Try to submit a job to verify the Anyscale operator installation:
anyscale job submit --cloud <cloud-name> --working-dir https://github.com/anyscale/docs_examples/archive/refs/heads/main.zip -- python hello_world.py
Configuration options
End-users of Anyscale features (data scientists, ML engineers, etc.) submit workloads to Anyscale by defining compute configs, which allow them control over instance types and shapes that their app requires. As an example, consider the following compute configuration for a Ray workload that requires some CPU workers, and some A10G workers on AWS:
cloud: aws-cloud
zones:
- us-west-2a
- us-west-2b
head_node:
instance_type: m5.8xlarge
worker_nodes:
- instance_type: m5.8xlarge
min_nodes: 0
max_nodes: 5
market_type: PREFER_SPOT
- instance_type: g5.4xlarge
min_nodes: 0
max_nodes: 5
market_type: ON_DEMAND
The Anyscale operator supports all of these features (zone selection, instance type selection, market type selection), but requires customization to integrate with cluster-specific properties. Many of these properties are set through Helm chart options.
Instance Type ConfigMap
When running on top of Kubernetes, an Anyscale "instance type" maps to a Pod shape.
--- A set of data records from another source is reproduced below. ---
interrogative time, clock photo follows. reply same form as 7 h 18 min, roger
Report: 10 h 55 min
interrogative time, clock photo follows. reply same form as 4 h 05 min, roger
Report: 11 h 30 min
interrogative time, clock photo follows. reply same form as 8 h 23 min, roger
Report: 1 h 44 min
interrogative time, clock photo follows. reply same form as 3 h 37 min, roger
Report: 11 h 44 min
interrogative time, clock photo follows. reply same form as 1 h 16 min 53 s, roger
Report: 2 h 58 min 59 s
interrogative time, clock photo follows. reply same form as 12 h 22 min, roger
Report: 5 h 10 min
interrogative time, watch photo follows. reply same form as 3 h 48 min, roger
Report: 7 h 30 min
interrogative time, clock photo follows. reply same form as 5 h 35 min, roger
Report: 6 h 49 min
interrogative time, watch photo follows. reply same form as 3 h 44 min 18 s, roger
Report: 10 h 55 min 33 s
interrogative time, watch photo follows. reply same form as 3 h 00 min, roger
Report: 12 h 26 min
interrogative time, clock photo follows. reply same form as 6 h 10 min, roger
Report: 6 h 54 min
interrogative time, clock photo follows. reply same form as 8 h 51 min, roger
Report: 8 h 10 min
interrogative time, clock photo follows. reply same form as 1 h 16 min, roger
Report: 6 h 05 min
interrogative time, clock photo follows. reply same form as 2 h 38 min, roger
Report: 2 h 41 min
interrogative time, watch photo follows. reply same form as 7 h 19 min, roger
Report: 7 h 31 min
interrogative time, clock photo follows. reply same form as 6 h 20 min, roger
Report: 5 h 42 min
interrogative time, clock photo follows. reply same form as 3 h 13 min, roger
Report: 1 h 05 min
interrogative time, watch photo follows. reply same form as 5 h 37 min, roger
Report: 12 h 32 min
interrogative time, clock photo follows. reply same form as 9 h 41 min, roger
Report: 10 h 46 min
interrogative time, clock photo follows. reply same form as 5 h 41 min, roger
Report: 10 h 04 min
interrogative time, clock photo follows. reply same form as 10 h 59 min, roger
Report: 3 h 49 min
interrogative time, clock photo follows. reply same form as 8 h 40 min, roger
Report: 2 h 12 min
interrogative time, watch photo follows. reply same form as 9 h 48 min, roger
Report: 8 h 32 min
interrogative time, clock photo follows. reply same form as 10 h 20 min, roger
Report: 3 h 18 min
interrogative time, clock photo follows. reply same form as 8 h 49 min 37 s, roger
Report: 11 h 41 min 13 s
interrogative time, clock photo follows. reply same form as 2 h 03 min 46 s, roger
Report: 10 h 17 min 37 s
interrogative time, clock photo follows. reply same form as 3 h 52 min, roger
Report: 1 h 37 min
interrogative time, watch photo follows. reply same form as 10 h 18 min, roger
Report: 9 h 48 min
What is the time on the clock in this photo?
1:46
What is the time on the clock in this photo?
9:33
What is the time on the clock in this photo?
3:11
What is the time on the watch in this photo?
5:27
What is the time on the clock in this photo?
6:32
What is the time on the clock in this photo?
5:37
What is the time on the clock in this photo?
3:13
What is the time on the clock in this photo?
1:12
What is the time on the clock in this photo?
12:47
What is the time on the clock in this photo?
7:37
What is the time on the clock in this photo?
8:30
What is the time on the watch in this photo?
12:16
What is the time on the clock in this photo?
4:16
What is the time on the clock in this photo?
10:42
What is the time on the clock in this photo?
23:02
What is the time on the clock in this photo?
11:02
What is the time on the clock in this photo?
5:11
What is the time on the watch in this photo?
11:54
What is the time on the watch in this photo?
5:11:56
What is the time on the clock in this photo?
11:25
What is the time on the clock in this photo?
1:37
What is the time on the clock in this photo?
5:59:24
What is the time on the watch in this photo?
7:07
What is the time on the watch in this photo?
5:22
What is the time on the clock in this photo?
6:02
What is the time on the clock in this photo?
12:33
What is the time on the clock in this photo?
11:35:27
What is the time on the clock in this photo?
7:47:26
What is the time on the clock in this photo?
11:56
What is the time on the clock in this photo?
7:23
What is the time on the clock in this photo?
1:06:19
The cloud administrator defines instance types when setting up the Anyscale operator through either the Helm chart options or out-of-band by editing the instance-types
ConfigMap that the Helm chart creates.
Here is an example of what the generated ConfigMap may look like -
(base) [~]$ k get configmap instance-types -o yaml
apiVersion: v1
data:
instance_types.yaml: |-
# A small CPU-only shape.
2CPU-8GB:
resources:
CPU: 2
memory: 8Gi
# A larger shape with both CPU and GPU.
8CPU-32GB-1xT4:
resources:
CPU: 8
GPU: 1
accelerator_type:T4: 1
memory: 32Gi
version: v1
2CPU-8GB
and 8CPU-32GB-1xT4
are names that follow an Anyscale naming convention. Cloud administrators may use a naming convention of their choice - valid characters include alphanumeric characters, dashes, and underscores.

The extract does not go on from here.